**EXERCISE GOAL:**
Count the lines of the records below that contain the string "Track", treating uppercase and lowercase as different. Give only the number.

Content starts

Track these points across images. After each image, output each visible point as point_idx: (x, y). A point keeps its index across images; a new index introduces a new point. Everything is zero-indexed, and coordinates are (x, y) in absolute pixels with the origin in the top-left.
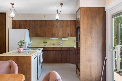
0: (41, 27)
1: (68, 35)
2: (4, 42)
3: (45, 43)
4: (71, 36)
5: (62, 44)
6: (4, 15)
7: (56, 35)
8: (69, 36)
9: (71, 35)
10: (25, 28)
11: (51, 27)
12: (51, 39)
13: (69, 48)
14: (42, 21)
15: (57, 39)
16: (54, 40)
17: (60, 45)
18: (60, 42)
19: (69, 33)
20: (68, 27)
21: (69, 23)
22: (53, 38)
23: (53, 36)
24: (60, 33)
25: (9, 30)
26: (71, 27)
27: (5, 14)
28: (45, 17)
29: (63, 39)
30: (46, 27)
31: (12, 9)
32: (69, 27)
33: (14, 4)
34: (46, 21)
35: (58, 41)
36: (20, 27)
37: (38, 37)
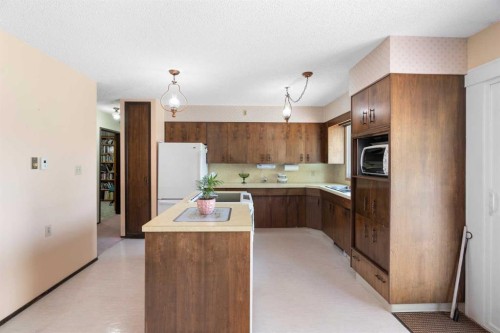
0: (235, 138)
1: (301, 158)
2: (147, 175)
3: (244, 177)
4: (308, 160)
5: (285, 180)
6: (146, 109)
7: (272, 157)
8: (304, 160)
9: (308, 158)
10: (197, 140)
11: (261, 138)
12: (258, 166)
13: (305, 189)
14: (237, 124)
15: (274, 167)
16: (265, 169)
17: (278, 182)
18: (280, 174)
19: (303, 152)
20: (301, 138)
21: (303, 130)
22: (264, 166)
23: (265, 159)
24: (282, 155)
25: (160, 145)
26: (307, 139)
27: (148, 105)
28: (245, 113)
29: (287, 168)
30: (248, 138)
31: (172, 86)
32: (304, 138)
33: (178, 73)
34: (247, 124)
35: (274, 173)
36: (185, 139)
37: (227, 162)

Content ends

**FINISHED EXERCISE:**
1